É impressionante a quantidade de coisas que se fazem profissionalmente sem pensar na perfeição. A fórmula que está estabelecida no trabalho que se faz para os outros é uma fórmula muito aquém daquilo que sabemos realmente fazer. Sujeitamos continuamente as nossas tarefas à mediocridade, supondo que o outro não precisa de mais, ou que se basta com o mal menor. Ninguém parece ter aprendido que aquilo que se faz assim-assim tem um preço muito elevado, e que num futuro muito próximo, ou mesmo no presente, os principais prejudicados são exatamente aqueles que o fazem dessa forma, porque mais cedo ou mais tarde terão de se confrontar com aquilo que fizeram.
Se passei o que passei, foi por não ter sabido fazer as analogias certas, como as de igualar a minha profissão - e as tarefas que desenvolvo-, à ciência exata da medicina, à perfeição de uma operação ao coração. Foi por não conseguir perceber a tempo que, quando faço algo para o outro, o que me paga um trabalho, o que me confia uma tarefa, devo fazê-lo como se fosse para mim.
Em todas as situações laborais se podem encontrar analogias perfeitas para aquilo que fazemos mais-ou-menos-assim-assim, precisamente por não considerarmos que estamos a fazê-las para nós próprios.
A maioria das pessoas não consegue alcançar que aquele cirurgião que lhe salvou a perna da amputação, não pôde em circunstancia alguma, tratá-lo mais-ou-menos-assim-assim, quando se encontrava debruçado sobre a mesa de operações. Não pode estudar mais ou menos quando fazia o seu curso, observá-lo mais ou menos quando tentava perceber o problema, ou desinfectar-se assim-assim. Opera aquela perna como se fosse a sua e salva-a.
Não é natural encontrar tanta gente a trabalhar mais-ou-menos-assim-assim. A displicência, a desresponsabilização do trabalhador no seu local de trabalho é o que mina as relações entre colegas, e o que mina os resultados da empresa. O quero lá saber que isto não é meu, mesmo que o 'isto' seja verificar se não estará a comprar demasiado descafeínado para a quantidade que na realidade se consome, é estar a diminuir a sua importância naquela tarefa e a abrir caminho para que outros, mais interessados, se possam apoderar dela.

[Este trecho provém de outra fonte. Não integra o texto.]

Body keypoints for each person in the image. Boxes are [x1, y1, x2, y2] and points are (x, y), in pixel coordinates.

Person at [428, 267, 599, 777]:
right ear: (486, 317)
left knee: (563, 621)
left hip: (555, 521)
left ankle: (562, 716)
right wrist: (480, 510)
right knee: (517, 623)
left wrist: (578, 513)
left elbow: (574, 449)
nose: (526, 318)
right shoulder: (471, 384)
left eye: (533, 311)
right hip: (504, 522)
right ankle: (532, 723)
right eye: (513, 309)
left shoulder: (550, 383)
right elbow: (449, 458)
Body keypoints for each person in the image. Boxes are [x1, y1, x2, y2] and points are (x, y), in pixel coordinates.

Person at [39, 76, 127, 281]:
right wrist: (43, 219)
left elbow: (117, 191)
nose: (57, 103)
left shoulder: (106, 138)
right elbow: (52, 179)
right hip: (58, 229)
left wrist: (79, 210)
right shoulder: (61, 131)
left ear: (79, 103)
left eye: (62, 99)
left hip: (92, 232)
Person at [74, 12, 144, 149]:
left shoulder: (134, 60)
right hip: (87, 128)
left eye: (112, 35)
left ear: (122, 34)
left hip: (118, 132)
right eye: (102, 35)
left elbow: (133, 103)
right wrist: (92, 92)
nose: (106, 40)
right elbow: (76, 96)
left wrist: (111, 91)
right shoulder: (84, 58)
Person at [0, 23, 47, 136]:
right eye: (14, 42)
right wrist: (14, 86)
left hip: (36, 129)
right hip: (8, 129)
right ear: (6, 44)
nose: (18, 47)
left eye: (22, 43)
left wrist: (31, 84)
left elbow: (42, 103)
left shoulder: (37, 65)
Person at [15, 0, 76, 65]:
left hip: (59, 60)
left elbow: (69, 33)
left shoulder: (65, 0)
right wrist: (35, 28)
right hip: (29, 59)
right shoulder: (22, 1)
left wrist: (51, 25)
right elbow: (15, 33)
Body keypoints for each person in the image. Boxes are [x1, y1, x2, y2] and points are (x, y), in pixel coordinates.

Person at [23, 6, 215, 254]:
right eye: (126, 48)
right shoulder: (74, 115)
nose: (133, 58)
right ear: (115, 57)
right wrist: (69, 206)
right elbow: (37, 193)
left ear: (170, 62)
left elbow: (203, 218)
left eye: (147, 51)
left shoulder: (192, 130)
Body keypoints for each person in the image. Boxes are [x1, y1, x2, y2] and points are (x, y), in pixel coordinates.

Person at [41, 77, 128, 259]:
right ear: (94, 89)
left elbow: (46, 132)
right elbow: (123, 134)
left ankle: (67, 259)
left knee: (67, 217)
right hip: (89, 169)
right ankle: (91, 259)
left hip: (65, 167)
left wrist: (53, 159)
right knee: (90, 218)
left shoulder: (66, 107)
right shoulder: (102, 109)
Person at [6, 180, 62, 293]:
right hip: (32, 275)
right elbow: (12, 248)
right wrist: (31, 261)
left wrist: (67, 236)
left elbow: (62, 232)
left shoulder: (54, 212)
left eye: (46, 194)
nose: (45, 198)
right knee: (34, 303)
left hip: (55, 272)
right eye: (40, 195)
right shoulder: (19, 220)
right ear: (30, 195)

Comprar um ror de caixas de descafeínado que não se consomem no prazo da validade, é um disparate que nunca faria na sua própria casa, mas ainda assim fá-lo no seu emprego, porque não observou que as sobras das encomendas anteriores supriam as necessidades para mais dois meses, e gastou o dinheiro porque não era seu, ou porque não observou que aquela perna estava infetada, e deixou-a morrer, porque a perna não era sua.

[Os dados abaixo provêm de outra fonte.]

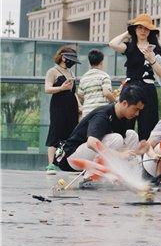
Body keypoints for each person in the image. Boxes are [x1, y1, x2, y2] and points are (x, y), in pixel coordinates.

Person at [54, 84, 148, 172]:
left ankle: (126, 174)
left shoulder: (124, 117)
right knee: (116, 139)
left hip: (89, 155)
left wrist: (136, 152)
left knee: (132, 135)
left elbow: (122, 149)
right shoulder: (102, 115)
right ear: (124, 103)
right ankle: (90, 177)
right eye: (136, 109)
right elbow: (91, 143)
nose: (137, 114)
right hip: (71, 158)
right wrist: (119, 155)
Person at [109, 13, 161, 140]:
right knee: (124, 124)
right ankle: (124, 154)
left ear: (150, 31)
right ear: (135, 29)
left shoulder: (155, 50)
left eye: (146, 28)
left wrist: (152, 60)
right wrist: (127, 33)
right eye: (139, 27)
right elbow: (112, 43)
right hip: (131, 89)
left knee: (147, 126)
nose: (143, 31)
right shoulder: (129, 47)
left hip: (148, 89)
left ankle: (144, 156)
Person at [44, 46, 81, 174]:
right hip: (58, 106)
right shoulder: (52, 71)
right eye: (70, 59)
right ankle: (50, 165)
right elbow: (47, 89)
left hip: (72, 106)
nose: (72, 63)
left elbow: (73, 92)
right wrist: (61, 88)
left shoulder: (71, 73)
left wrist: (79, 106)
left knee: (71, 134)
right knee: (55, 133)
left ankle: (67, 163)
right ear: (63, 57)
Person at [77, 49, 115, 118]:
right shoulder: (104, 76)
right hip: (100, 113)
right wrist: (115, 101)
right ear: (101, 62)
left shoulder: (84, 78)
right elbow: (106, 93)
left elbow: (80, 95)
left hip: (87, 113)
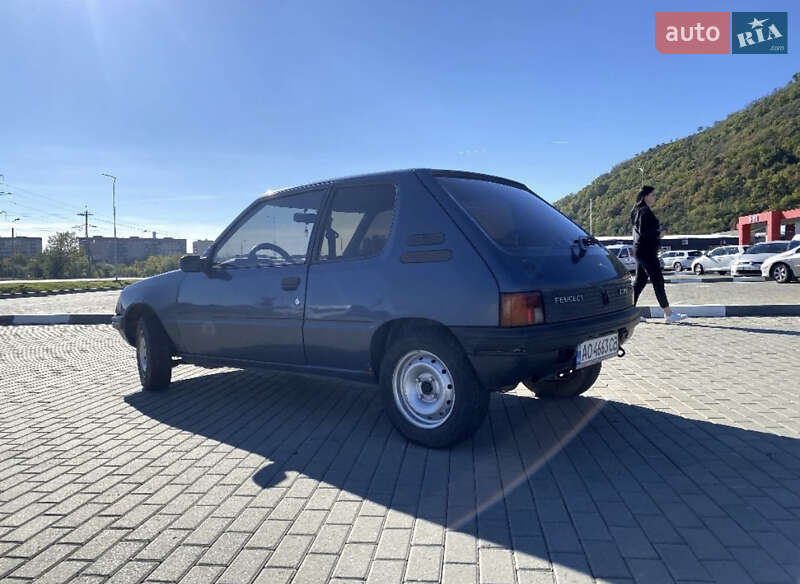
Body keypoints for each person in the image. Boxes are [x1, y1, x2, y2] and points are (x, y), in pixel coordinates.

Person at [631, 185, 687, 324]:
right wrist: (658, 233)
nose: (654, 197)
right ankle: (668, 314)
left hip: (640, 251)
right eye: (652, 195)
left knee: (639, 283)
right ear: (646, 196)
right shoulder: (644, 211)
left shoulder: (636, 210)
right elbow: (644, 231)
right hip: (647, 252)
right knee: (658, 280)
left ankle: (631, 313)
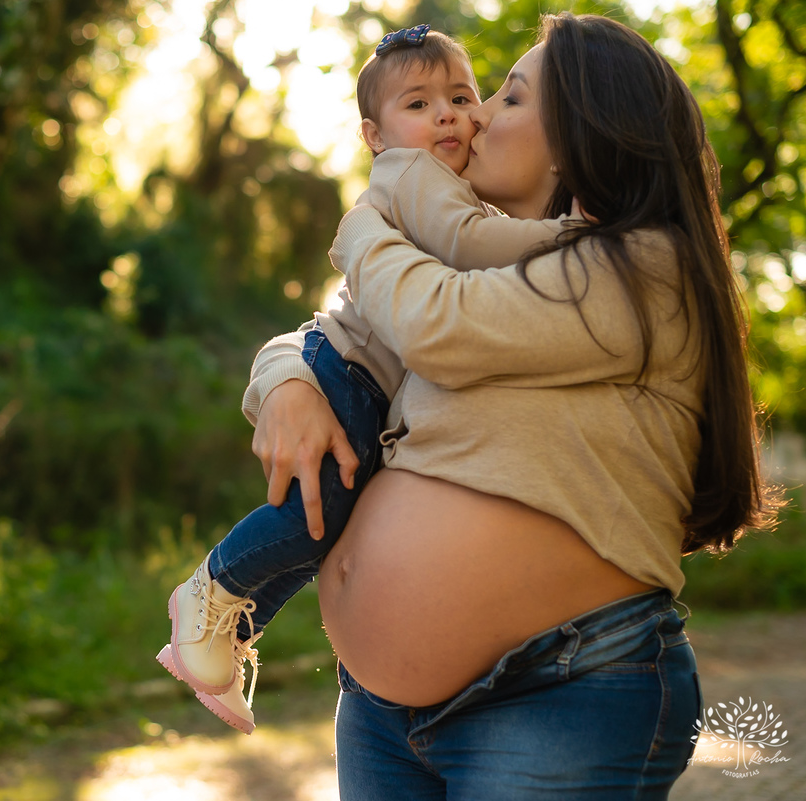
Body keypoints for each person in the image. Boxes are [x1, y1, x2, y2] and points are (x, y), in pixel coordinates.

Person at [247, 12, 777, 799]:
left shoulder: (645, 269)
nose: (478, 114)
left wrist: (363, 224)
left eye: (512, 97)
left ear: (582, 137)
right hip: (379, 715)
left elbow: (432, 324)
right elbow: (339, 334)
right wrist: (285, 380)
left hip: (557, 695)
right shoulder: (477, 268)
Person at [155, 26, 575, 734]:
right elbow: (469, 246)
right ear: (376, 136)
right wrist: (575, 240)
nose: (446, 113)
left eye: (461, 96)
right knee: (309, 513)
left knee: (324, 520)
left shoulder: (454, 188)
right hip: (345, 369)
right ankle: (208, 589)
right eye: (419, 103)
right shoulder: (414, 178)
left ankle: (228, 631)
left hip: (360, 381)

Porque razão dividem as pessoas a vida privada da vida profissional?
Tudo o que se passa no nosso trabalho deve ter o nosso cunho pessoal, e esse cunho pessoal é tão somente fazer as coisas com o mesmo esmero como se as fizéssemos para nós.
Não é possível operar mais ou menos uma perna, ou deixar a ligação dos ossos mais-ou-menos-assim-assim. Poderemos pensar que abrir uma carcaça para lhe meter uma fatia de fiambre, quando estamos atrás de um balcão de pastelaria, não é o mesmo que abrir um coração para lhe meter um bypass quando estamos atrás de uma mesa de cirurgia, mas é.
Em última análise tudo o que fazemos no nosso trabalho, de uma forma ou de outra, servirá para salvar uma vida, um emprego, uma família. Não é possível salvar assim-assim.
Quando as pessoas que trabalham se aperceberem que ser bom, dignificar o seu emprego e a sua profissão, é tomar como suas todas as necessidades e excessos daquilo que faz para os outros, então sim, diria que a situação das falências ficaria 50% resolvida e que as relações no trabalham serviriam para salvar muita gente.